Sunday, 13 June 2021

Books I am looking forward to in the second half of 2021

 So far the first half of the year has already seen a number of books that will no doubt end up on my end of the year lists. With six months to go until the end of the year the books that are I am looking forward to are as follows -

Razorblade Tears by S A Cosby (Headline Publishing) A black father. A white father. Two Murdered sons. A quest for vengeance. Ike Randolph left jail fifteen years ago, with not so much as a speeding ticket since. But a Black man with cops at the door knows to be afraid. Ike is devastated to learn his son Isiah has been murdered, along with Isiah's white husband, Derek. Though he never fully accepted his son, Ike is broken by his death. Derek's father Buddy Lee was as ashamed of Derek being gay as Derek was of his father's criminal past. But Buddy Lee - with seedy contacts deep in the underworld - needs to know who killed his only child. Desperate to do better by them in death than they did in life, two hardened ex-cons must confront their own prejudices about their sons - and each other - as they rain down vengeance upon those who hurt their boys.

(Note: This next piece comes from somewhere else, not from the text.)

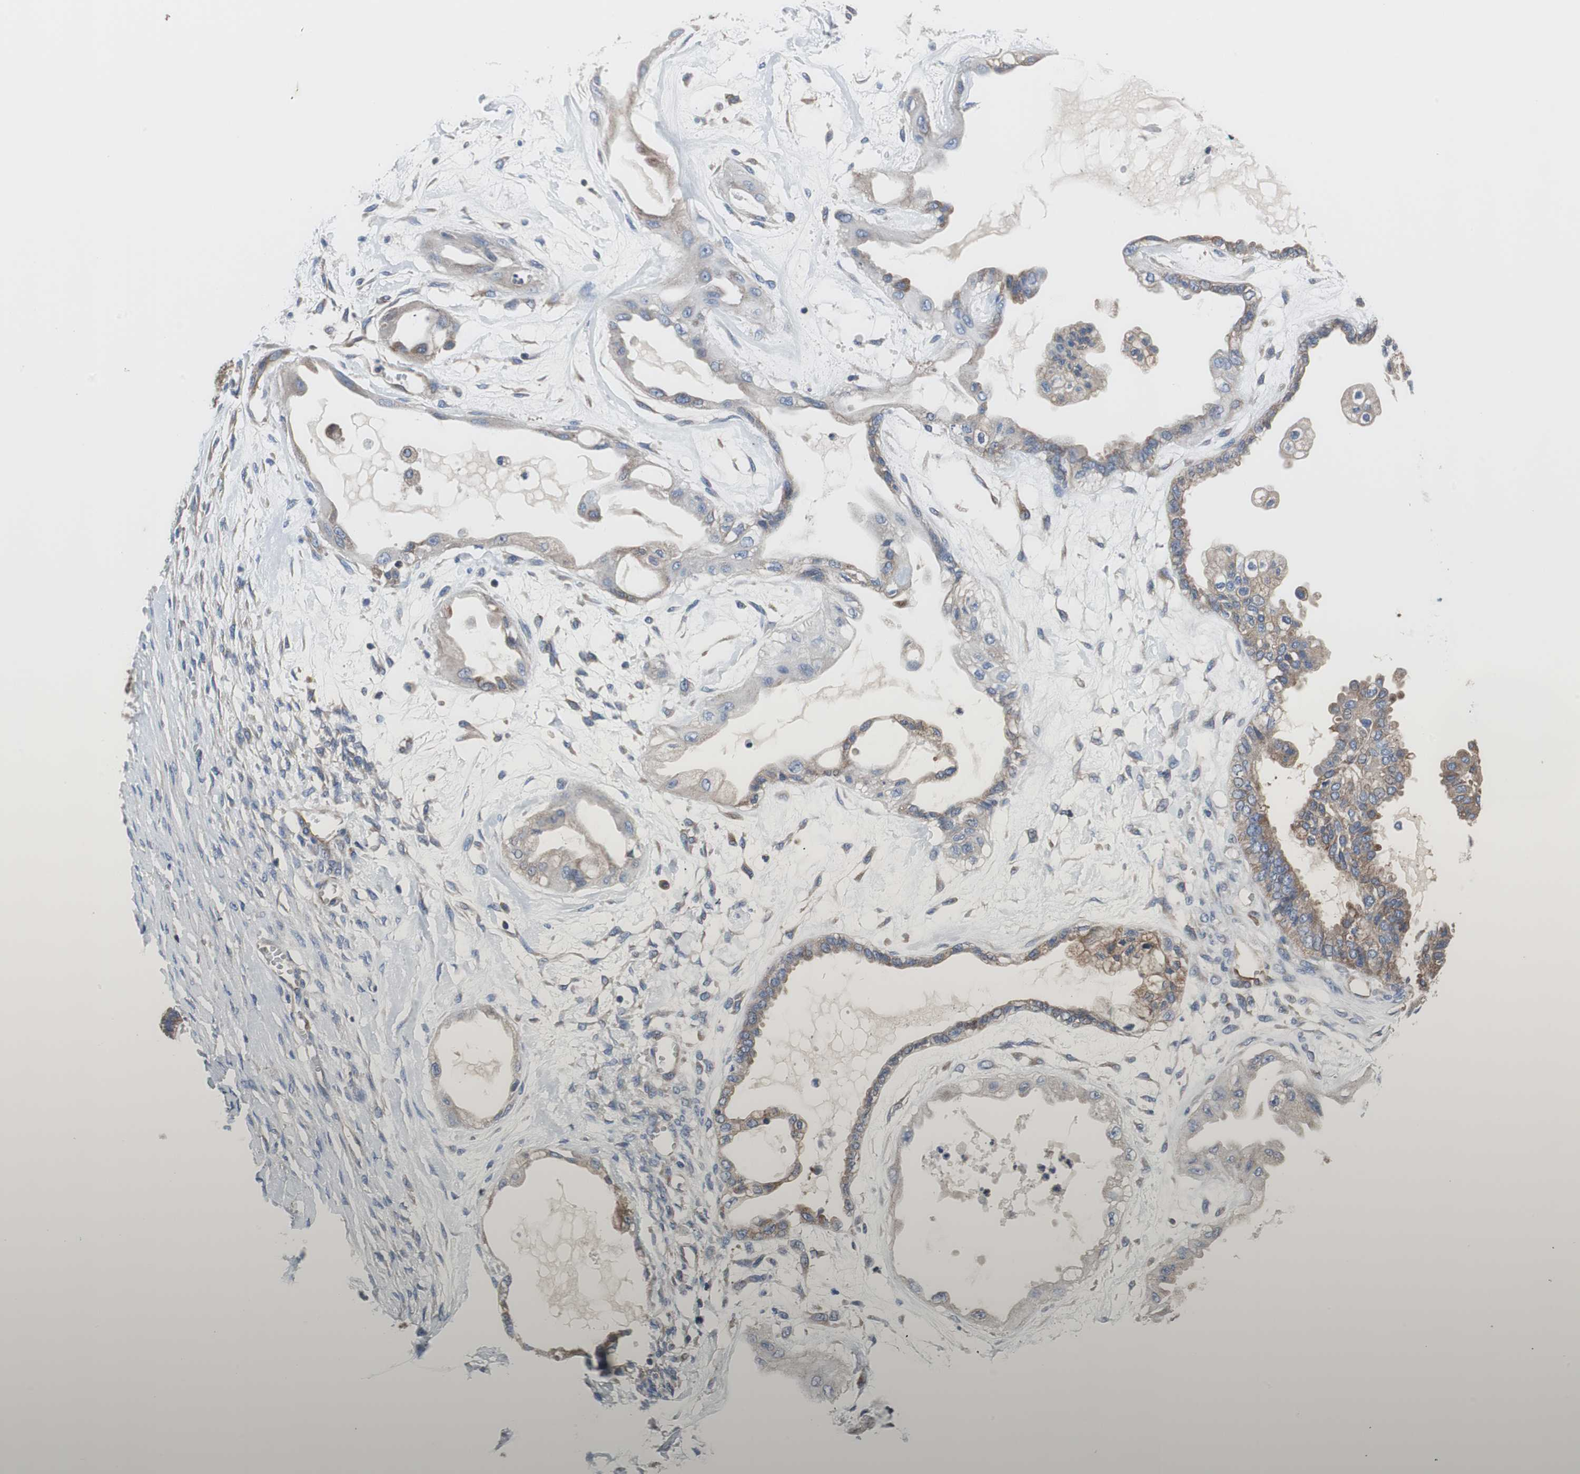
{"staining": {"intensity": "moderate", "quantity": ">75%", "location": "cytoplasmic/membranous"}, "tissue": "ovarian cancer", "cell_type": "Tumor cells", "image_type": "cancer", "snomed": [{"axis": "morphology", "description": "Carcinoma, NOS"}, {"axis": "morphology", "description": "Carcinoma, endometroid"}, {"axis": "topography", "description": "Ovary"}], "caption": "Tumor cells show medium levels of moderate cytoplasmic/membranous staining in about >75% of cells in human ovarian cancer (endometroid carcinoma). Nuclei are stained in blue.", "gene": "BRAF", "patient": {"sex": "female", "age": 50}}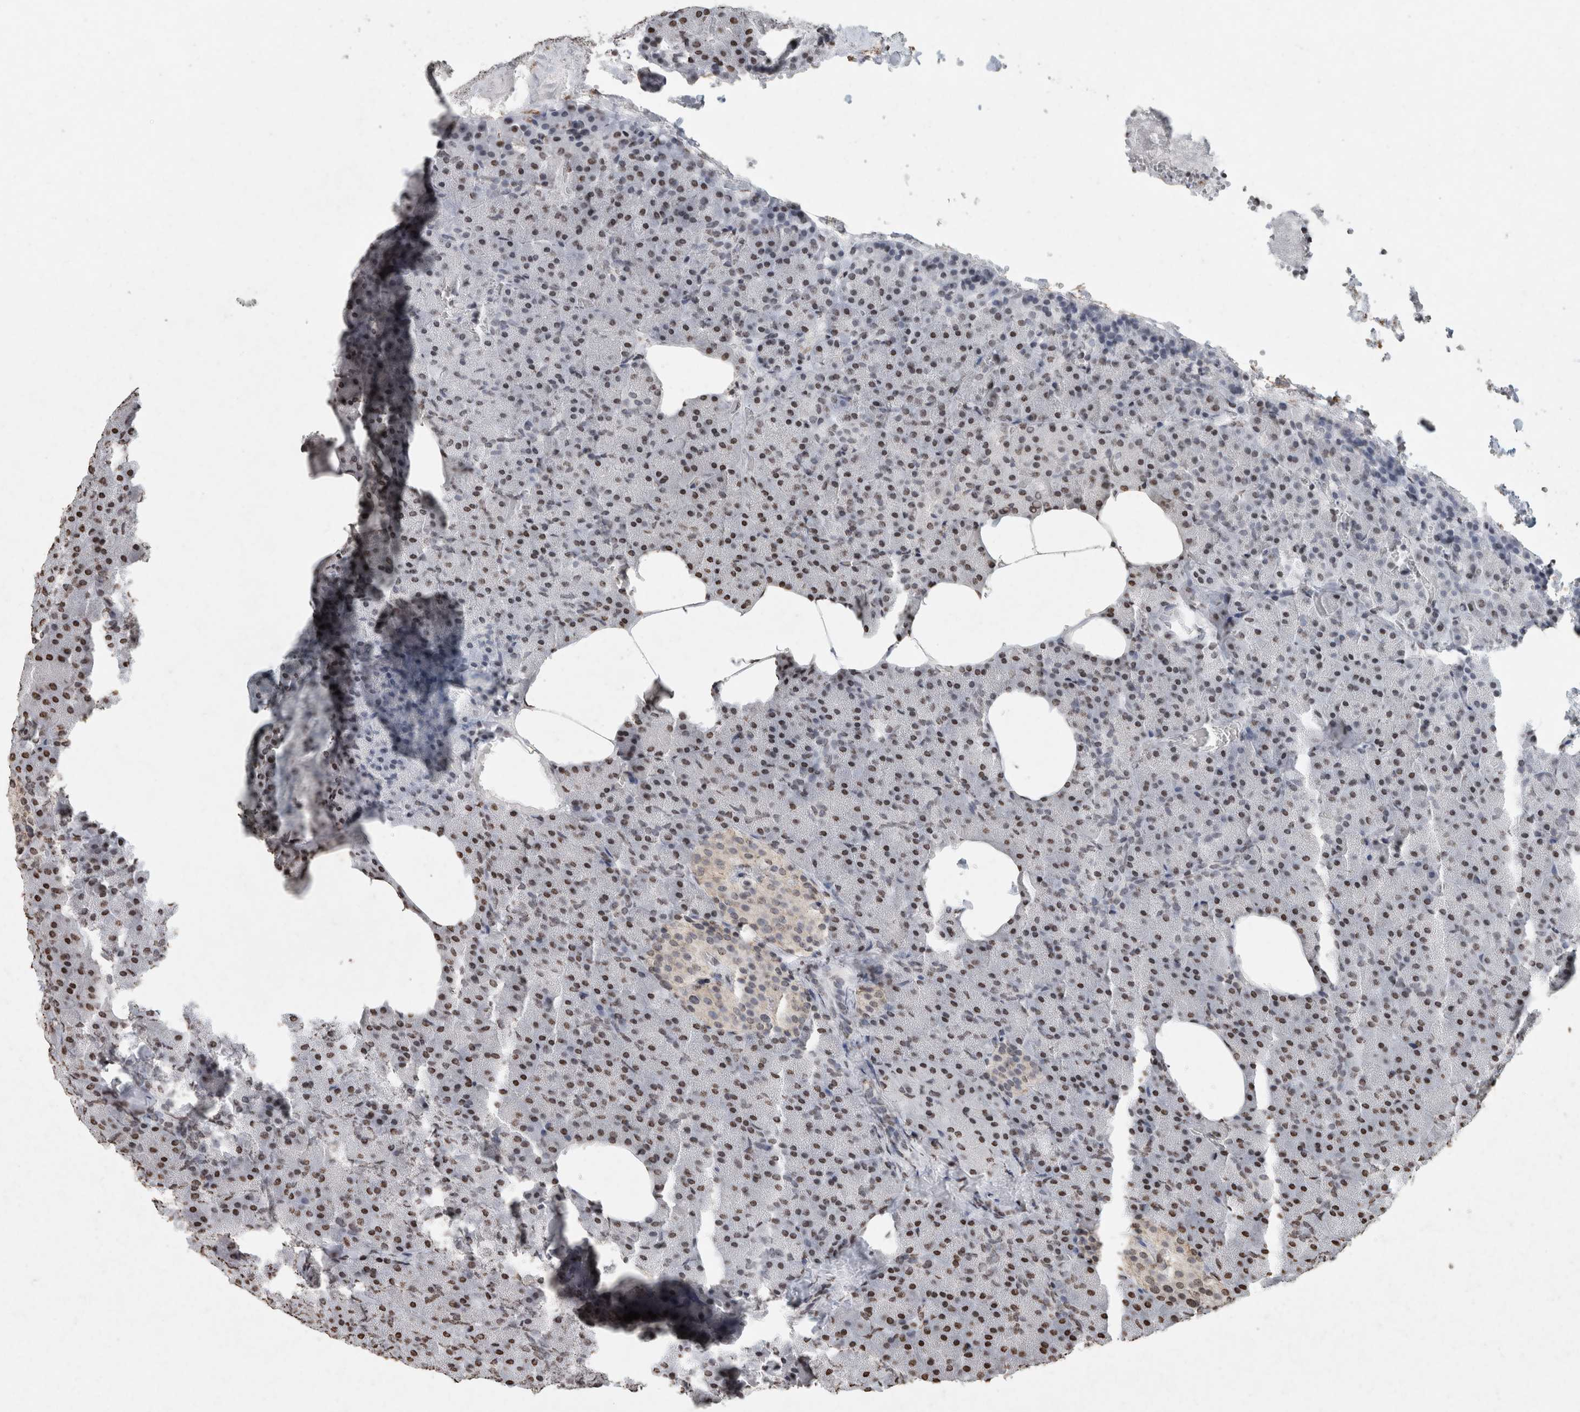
{"staining": {"intensity": "moderate", "quantity": ">75%", "location": "nuclear"}, "tissue": "pancreas", "cell_type": "Exocrine glandular cells", "image_type": "normal", "snomed": [{"axis": "morphology", "description": "Normal tissue, NOS"}, {"axis": "morphology", "description": "Carcinoid, malignant, NOS"}, {"axis": "topography", "description": "Pancreas"}], "caption": "A micrograph of human pancreas stained for a protein shows moderate nuclear brown staining in exocrine glandular cells.", "gene": "CNTN1", "patient": {"sex": "female", "age": 35}}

1979 by Val McDermid (Little, Brown) The shadows hide a deadly story … 1979. It is the winter of discontent, and reporter Allie Burns is chasing her first big scoop. There are few women in the newsroom and she needs something explosive for the boys' club to take her seriously. Soon Allie and fellow journalist Danny Sullivan are exposing the criminal underbelly of respectable Scotland. They risk making powerful enemies - and Allie won't stop there. When she discovers a home-grown terrorist threat, Allie comes up with a plan to infiltrate the group and make her name. But she's a woman in a man's world ... and putting a foot wrong could be fatal

Winter Counts by David Heska Wanbli Weiden (Simon & Schuster) If you have a problem, if no one else can help, there's one person you can turn to.   Virgil Wounded Horse is the local enforcer on the Rosebud Indian Reservation in South Dakota. When justice is denied by the American legal system or the tribal council, Virgil is hired to deliver his own punishment, the kind that's hard to forget. But when heroin makes its way onto the reservation and finds Virgil's nephew, his vigilantism suddenly becomes personal. He enlists the help of his ex-girlfriend and sets out to learn where the drugs are coming from, and how to make them stop. They follow a lead to Denver and find that drug cartels are rapidly expanding and forming new and terrifying alliances. And back on the reservation, a new tribal council initiative raises uncomfortable questions about money and power. As Virgil starts to link the pieces together, he must face his own demons and reclaim his Native identity. He realises that being a Native-American in the twenty-first century comes at an incredible cost.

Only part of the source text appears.